We have an RFID-based card access system where I work. The local stations keep a log of all cards allowed on a particular door in the last six months, so it'll open the door for those cards even if the network is out.
Whatever you do, avoid Chubb like the plague.
The "brains" of the system run on useless software that will not work without a hardware dongle. Check before you buy, I'm sure there are plenty of vendors who pull the same shit out there
Also, are you SURE that a keypress box (lockable box with hooks for hanging keys) won't do? When I was in the military, that's what we did. Never had a problem as:
a) We exchanged keys for identification (no ID, no key!)
b) If you lose the key or run away, we have your id, and we will hunt you down.
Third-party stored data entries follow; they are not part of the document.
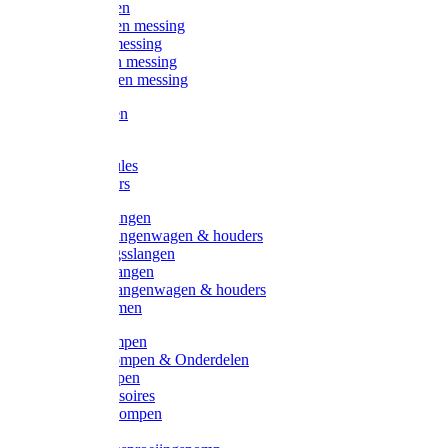
Kogelkranen
Koppelingen messing
Sproeiers messing
Tuinspuiten messing
Slangstukken messing
Handspuiten
Gieters
Kunststoftules
Regenmeters
Overige slangen
Overige slangenwagen & houders
Beregeningsslangen
Gardena slangen
Gardena slangenwagen & houders
Slangklemmen
Leader pompen
Zwengelpompen & Onderdelen
Ebara pompen
Pompaccessoires
Excellent pompen
Kinpumps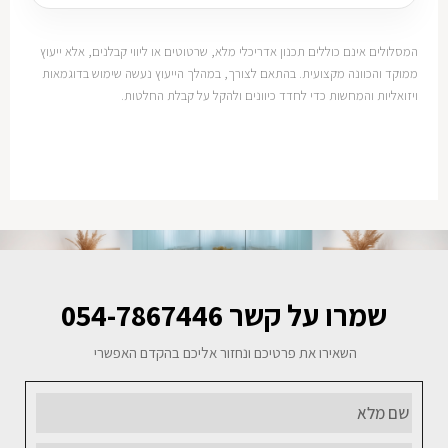
המסלולים אינם כוללים תכנון אדריכלי מלא, שרטוטים או ליווי קבלנים, אלא ייעוץ
ממוקד והכוונה מקצועית. בהתאם לצורך, במהלך הייעוץ נעשה שימוש בדוגמאות
ויזואליות והמחשות כדי לחדד כיוונים ולהקל על קבלת החלטות.
שמרו על קשר 054-7867446
השאירו את פרטיכם ונחזור אליכם בהקדם האפשרי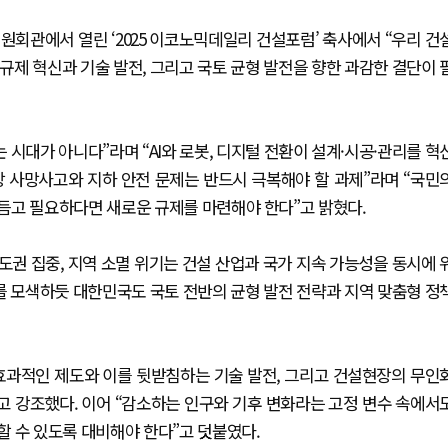
원회관에서 열린 ‘2025 이코노믹데일리 건설포럼’ 축사에서 “우리 건
규제 혁신과 기술 발전, 그리고 국토 균형 발전을 향한 과감한 결단이 
 시대가 아니다”라며 “AI와 로봇, 디지털 전환이 설계·시공·관리를 혁
장 사망사고와 지하 안전 문제는 반드시 극복해야 할 과제”라며 “국민
듬고 필요하다면 새로운 규제를 마련해야 한다”고 밝혔다.
도권 집중, 지역 소멸 위기는 건설 산업과 국가 지속 가능성을 동시에 
를 모색하듯 대한민국도 국토 전반의 균형 발전 전략과 지역 맞춤형 정
“효과적인 제도와 이를 뒷받침하는 기술 발전, 그리고 건설현장의 무인
고 강조했다. 이어 “감소하는 인구와 기후 변화라는 고정 변수 속에서
 수 있도록 대비해야 한다”고 덧붙였다.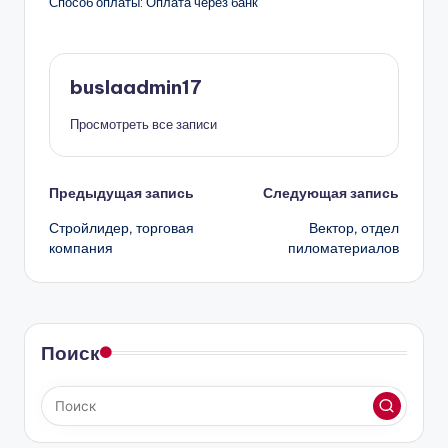
Способ оплаты: Оплата через банк
buslaadmin17
Просмотреть все записи
Навигация
Предыдущая запись
Следующая запись
Стройлидер, торговая
Вектор, отдел
записи
компания
пиломатериалов
Поиск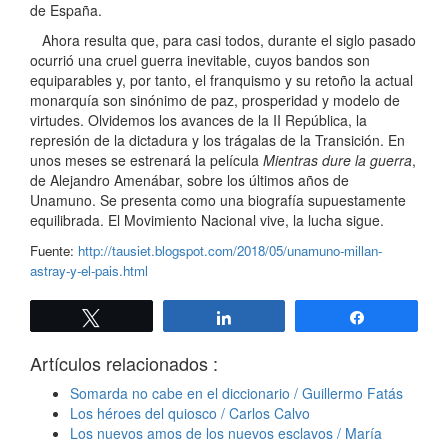
de España.
Ahora resulta que, para casi todos, durante el siglo pasado
ocurrió una cruel guerra inevitable, cuyos bandos son
equiparables y, por tanto, el franquismo y su retoño la actual
monarquía son sinónimo de paz, prosperidad y modelo de
virtudes. Olvidemos los avances de la II República, la
represión de la dictadura y los trágalas de la Transición. En
unos meses se estrenará la película
Mientras dure la guerra
,
de Alejandro Amenábar, sobre los últimos años de
Unamuno. Se presenta como una biografía supuestamente
equilibrada. El Movimiento Nacional vive, la lucha sigue.
Fuente:
http://tausiet.blogspot.com/2018/05/unamuno-millan-
astray-y-el-pais.html
Twittear
Compartir
Compartir
Artículos relacionados :
Somarda no cabe en el diccionario / Guillermo Fatás
Los héroes del quiosco / Carlos Calvo
Los nuevos amos de los nuevos esclavos / María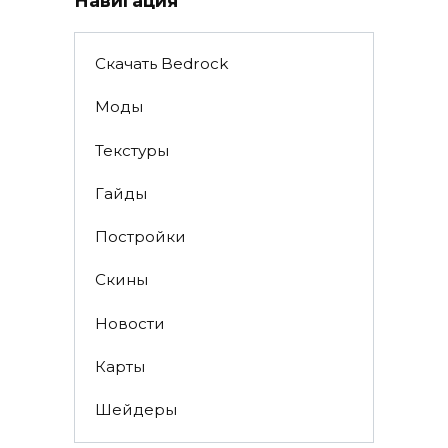
Навигация
Скачать Bedrock
Моды
Текстуры
Гайды
Постройки
Скины
Новости
Карты
Шейдеры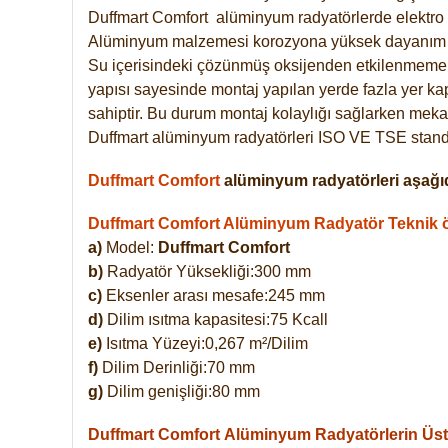
Duffmart
Comfort
alüminyum radyatörlerde elektro 
Alüminyum malzemesi korozyona yüksek dayanım 
Su içerisindeki çözünmüş oksijenden etkilenmemek
yapısı sayesinde montaj yapılan yerde fazla yer ka
sahiptir. Bu durum montaj kolaylığı sağlarken mekan
Duffmart alüminyum radyatörleri ISO VE TSE standar
Duffmart Comfort
alüminyum radyatörleri aşağıd
Duffmart Comfort Alüminyum Radyatör Teknik öz
a)
Model:
Duffmart Comfort
b)
Radyatör Yüksekliği:300 mm
c)
Eksenler arası mesafe:245 mm
d)
Dilim ısıtma kapasitesi:75 Kcall
e)
Isıtma Yüzeyi:0,267 m²/Dilim
f)
Dilim Derinliği:70 mm
g)
Dilim genişliği:80 mm
Duffmart Comfort
Alüminyum Radyatörlerin Üstü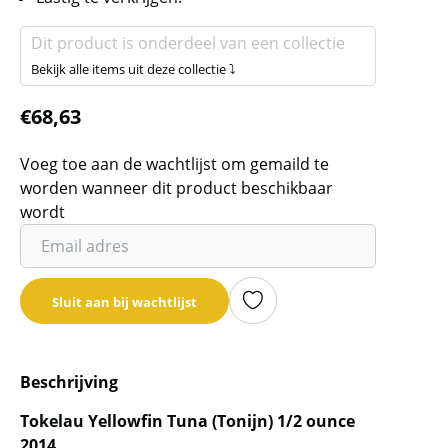
Dit product is onderdeel van een collectie
Bekijk alle items uit deze collectie ⤵
€
68,63
Voeg toe aan de wachtlijst om gemaild te
worden wanneer dit product beschikbaar
wordt
Vul
je
email
Sluit aan bij wachtlijst
adres
in
om
Beschrijving
de
wachtlijst
Tokelau Yellowfin Tuna (Tonijn) 1/2 ounce
voor
2014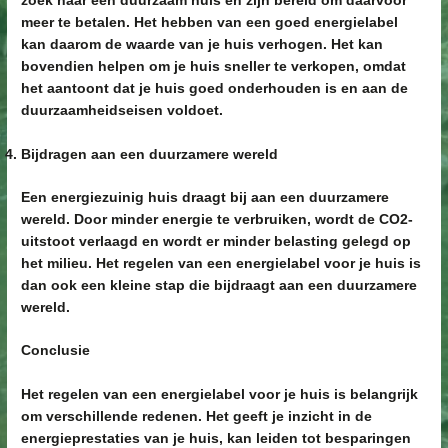
zoek naar een duurzaam huis en zijn bereid om daarvoor
meer te betalen. Het hebben van een goed energielabel
kan daarom de waarde van je huis verhogen. Het kan
bovendien helpen om je huis sneller te verkopen, omdat
het aantoont dat je huis goed onderhouden is en aan de
duurzaamheidseisen voldoet.
Bijdragen aan een duurzamere wereld
Een energiezuinig huis draagt bij aan een duurzamere
wereld. Door minder energie te verbruiken, wordt de CO2-
uitstoot verlaagd en wordt er minder belasting gelegd op
het milieu. Het regelen van een energielabel voor je huis is
dan ook een kleine stap die bijdraagt aan een duurzamere
wereld.
Conclusie
Het regelen van een energielabel voor je huis is belangrijk
om verschillende redenen. Het geeft je inzicht in de
energieprestaties van je huis, kan leiden tot besparingen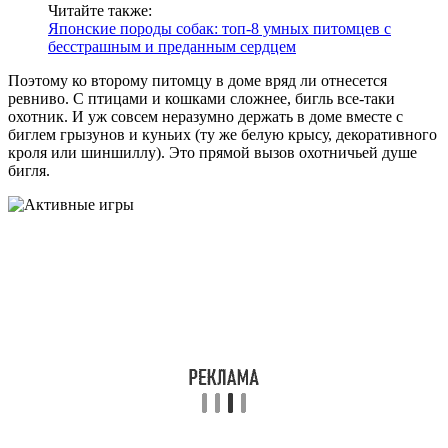
Читайте также:
Японские породы собак: топ-8 умных питомцев с
бесстрашным и преданным сердцем
Поэтому ко второму питомцу в доме вряд ли отнесется
ревниво. С птицами и кошками сложнее, бигль все-таки
охотник. И уж совсем неразумно держать в доме вместе с
биглем грызунов и куньих (ту же белую крысу, декоративного
кроля или шиншиллу). Это прямой вызов охотничьей душе
бигля.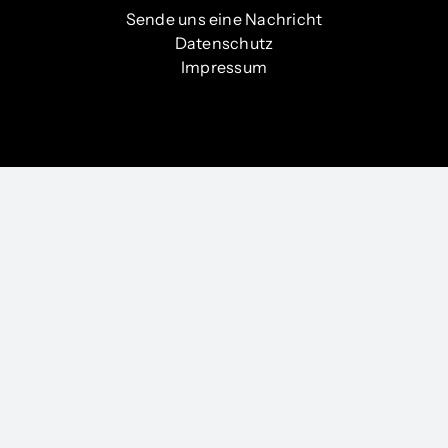
Sende uns eine Nachricht
Datenschutz
Impressum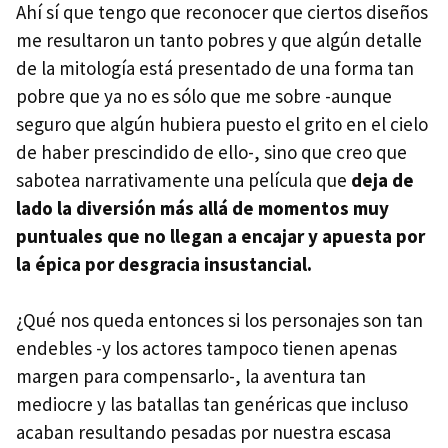
Ahí sí que tengo que reconocer que ciertos diseños
me resultaron un tanto pobres y que algún detalle
de la mitología está presentado de una forma tan
pobre que ya no es sólo que me sobre -aunque
seguro que algún hubiera puesto el grito en el cielo
de haber prescindido de ello-, sino que creo que
sabotea narrativamente una película que
deja de
lado la diversión más allá de momentos muy
puntuales que no llegan a encajar y apuesta por
la épica por desgracia insustancial.
¿Qué nos queda entonces si los personajes son tan
endebles -y los actores tampoco tienen apenas
margen para compensarlo-, la aventura tan
mediocre y las batallas tan genéricas que incluso
acaban resultando pesadas por nuestra escasa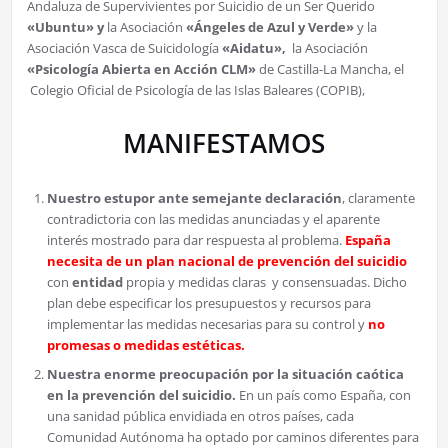
Andaluza de Supervivientes por Suicidio de un Ser Querido
«Ubuntu» y
la Asociación
«Ángeles de Azul y Verde»
y la
Asociación Vasca de Suicidología
«Aidatu»,
la Asociación
«Psicología Abierta en Acción CLM»
de Castilla-La Mancha, el
Colegio Oficial de Psicología de las Islas Baleares (COPIB),
MANIFESTAMOS
Nuestro estupor ante semejante declaración
, claramente
contradictoria con las medidas anunciadas y el aparente
interés mostrado para dar respuesta al problema.
España
necesita de un plan nacional de prevención del suicidio
con
entidad
propia y medidas claras y consensuadas. Dicho
plan debe especificar los presupuestos y recursos para
implementar las medidas necesarias para su control y
no
promesas o medidas estéticas.
Nuestra enorme preocupación por la situación caótica
en la prevención del suicidio.
En un país como España, con
una sanidad pública envidiada en otros países, cada
Comunidad Autónoma ha optado por caminos diferentes para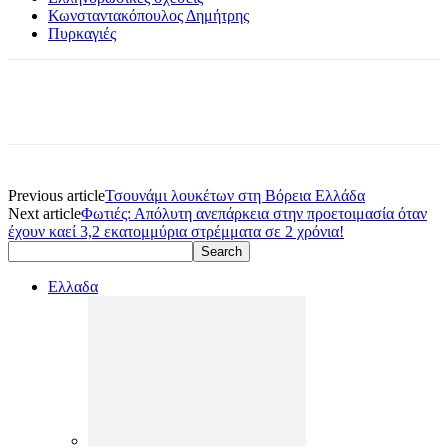
Κωνσταντακόπουλος Δημήτρης
Πυρκαγιές
Previous article
Τσουνάμι λουκέτων στη Βόρεια Ελλάδα
Next article
Φωτιές: Απόλυτη ανεπάρκεια στην προετοιμασία όταν
έχουν καεί 3,2 εκατομμύρια στρέμματα σε 2 χρόνια!
Ελλαδα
With a well-kept logbook, you cannot go wrong. Not to mention, no dicking about auditing whose keycard has access to which area when. If the key is missing from the keypress box, someone is using it. If it's missing after the official visitor hours, you have a problem. Scales pretty well up to a few hundred keys.
Of course, make sure you buy decent locks. Also, someone could always try to forge the keys. But that's what armed escorts are for.
Our recently refurbed admin building ("Hey! When are we plebs going to get our leaky windows replaced??") had its grand opening the other day, complete with University bigwigs and minor royalty. The day before it seems someone decided to upgrade the security system firmware.
When they did this, there was nobody inside. And they locked themselves out. They figured if they set the fire alarm off then the override would fling the doors open. But it didn't. They had to get someone in to smash through the security door to a) get inside and b) stop the fire alarm.
I imagine all the mess was cleaned up before the princess arrived.
There used to be a "crypto iButton" that provided real copy-proof security. It could be programmed with a private RSA key, and could be challenged to produce a signature that you could then verify with the user's public key. The physical device was quite tamper-resistant so it would be very difficult for an attacker to extract the private key. However this product seems to have been discontinued a few years ago.